Records for the task ▸
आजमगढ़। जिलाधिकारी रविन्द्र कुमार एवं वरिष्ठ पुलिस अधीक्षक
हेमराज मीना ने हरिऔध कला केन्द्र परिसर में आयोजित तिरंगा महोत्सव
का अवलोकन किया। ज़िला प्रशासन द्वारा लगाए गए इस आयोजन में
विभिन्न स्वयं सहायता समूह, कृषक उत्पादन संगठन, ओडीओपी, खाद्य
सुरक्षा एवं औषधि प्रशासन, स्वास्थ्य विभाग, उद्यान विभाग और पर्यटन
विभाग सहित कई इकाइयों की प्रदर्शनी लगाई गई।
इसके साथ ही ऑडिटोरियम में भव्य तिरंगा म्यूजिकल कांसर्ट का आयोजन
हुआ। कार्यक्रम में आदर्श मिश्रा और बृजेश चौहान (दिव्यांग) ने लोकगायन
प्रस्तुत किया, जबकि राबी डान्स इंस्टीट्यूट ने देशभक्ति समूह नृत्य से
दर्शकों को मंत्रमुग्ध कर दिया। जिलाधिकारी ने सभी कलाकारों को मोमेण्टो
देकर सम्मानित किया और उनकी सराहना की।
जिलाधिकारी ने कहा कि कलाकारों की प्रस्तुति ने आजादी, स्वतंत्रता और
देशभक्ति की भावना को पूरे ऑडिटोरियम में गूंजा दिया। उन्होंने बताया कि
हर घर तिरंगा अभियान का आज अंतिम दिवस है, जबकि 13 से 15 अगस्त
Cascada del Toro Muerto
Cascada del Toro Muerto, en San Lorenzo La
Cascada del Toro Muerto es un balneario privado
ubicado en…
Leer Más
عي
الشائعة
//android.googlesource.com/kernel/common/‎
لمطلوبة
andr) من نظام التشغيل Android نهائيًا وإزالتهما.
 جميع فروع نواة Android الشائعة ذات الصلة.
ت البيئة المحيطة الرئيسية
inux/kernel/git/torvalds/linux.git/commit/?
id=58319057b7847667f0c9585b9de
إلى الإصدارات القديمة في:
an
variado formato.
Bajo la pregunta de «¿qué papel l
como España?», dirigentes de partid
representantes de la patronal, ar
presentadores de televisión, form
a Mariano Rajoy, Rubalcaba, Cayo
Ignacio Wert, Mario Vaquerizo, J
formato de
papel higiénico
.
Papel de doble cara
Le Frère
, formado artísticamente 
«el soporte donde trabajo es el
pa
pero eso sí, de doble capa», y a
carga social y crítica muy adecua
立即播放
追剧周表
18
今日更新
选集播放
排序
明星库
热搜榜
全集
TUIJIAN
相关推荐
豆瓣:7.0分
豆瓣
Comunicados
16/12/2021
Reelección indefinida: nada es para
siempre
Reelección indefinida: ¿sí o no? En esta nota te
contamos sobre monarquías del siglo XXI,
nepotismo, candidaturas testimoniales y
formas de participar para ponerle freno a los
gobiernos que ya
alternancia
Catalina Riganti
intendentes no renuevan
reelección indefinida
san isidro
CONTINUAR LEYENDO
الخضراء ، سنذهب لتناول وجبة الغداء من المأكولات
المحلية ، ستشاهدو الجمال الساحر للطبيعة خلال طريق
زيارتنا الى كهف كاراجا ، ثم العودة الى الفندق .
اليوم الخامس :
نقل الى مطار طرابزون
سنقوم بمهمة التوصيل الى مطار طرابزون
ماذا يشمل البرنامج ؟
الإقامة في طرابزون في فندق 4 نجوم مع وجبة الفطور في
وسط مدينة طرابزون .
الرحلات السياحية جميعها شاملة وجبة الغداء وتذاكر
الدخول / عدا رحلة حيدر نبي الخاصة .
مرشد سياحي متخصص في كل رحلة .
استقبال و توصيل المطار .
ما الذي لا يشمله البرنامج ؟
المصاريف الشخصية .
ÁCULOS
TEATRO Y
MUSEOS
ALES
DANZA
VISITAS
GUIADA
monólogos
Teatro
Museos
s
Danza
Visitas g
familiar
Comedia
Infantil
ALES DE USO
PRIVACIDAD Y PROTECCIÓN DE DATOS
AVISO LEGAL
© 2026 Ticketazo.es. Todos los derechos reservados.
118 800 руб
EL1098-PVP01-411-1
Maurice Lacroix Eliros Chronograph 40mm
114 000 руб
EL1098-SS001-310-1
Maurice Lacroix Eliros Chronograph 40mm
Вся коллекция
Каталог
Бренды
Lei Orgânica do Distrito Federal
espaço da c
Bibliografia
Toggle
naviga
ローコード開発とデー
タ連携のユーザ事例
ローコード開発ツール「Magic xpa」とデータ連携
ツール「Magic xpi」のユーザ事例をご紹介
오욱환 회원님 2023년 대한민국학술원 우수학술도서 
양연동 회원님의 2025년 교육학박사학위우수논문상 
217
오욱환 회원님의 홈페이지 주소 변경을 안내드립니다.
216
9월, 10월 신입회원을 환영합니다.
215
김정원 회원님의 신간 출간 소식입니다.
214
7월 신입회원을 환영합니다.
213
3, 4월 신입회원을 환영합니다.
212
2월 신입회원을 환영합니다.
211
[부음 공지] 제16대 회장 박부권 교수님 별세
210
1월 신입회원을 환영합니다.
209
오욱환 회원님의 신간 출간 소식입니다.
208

Exercise ▸ Give the number of lines in the data that contain the word "신입회원을", and add no other text.

Answer below ▸ 5